The Poole family turkey was being hacked with greater ferocity than had killed it.

The hapless fowl was roasted by Janice (she bountifully gave Maggie Swain, the housekeeper, Christmas Day off) but her husband Ronnie liked to carve – it was a manhood thing.  Though he usually exercised greater precision in his art.

Warwick, watching with languid unhelpfulness like a teenager, guessed his head was the meaty matter Dad really wanted to embed that blade in.  Though it might have been just as gainfully plied trying to cut the atmosphere.  For four days there had been as close to an all-out snub as was possible between a father and son who also happened to be colleagues. 

Warwick thought it was part of the act, another monster huff to grind him into surrender, but this time Ron was genuinely thrown and brooding.

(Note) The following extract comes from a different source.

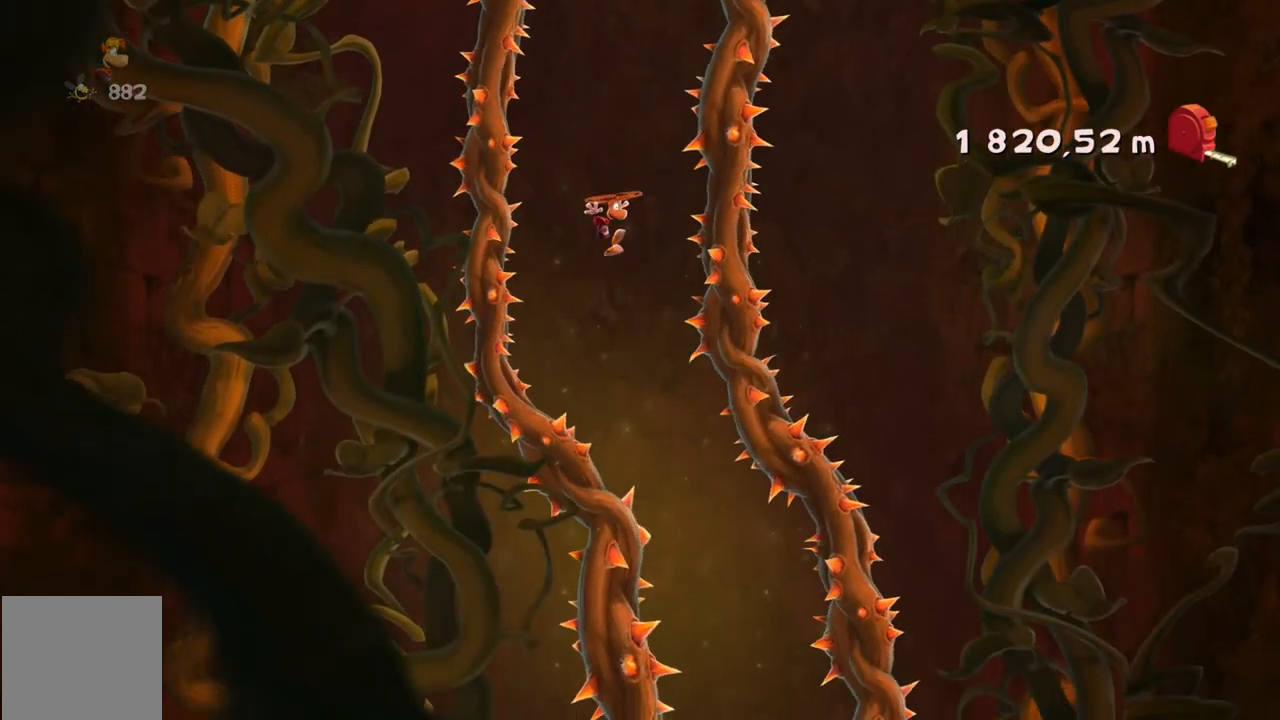
{"buttons": [], "left_stick": "center", "events": [[34, "left_stick", "center"]]}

‘It’s embarrassing,’ he’d unseasonably moaned to his wife that morning, ‘thirty-year-old chaps didn’t go to university in our day, did they – they was quite happy working for an honest groat.  You know what I always say about these so-called “mature students,” dossing at the taxpayers’ expense with their bloody books – and now me own son’s gunna be joining ’em!  Even while he was with that sexy bird for two years, he was sneaking off to bloody evening classes!  What have we bred, Jan?’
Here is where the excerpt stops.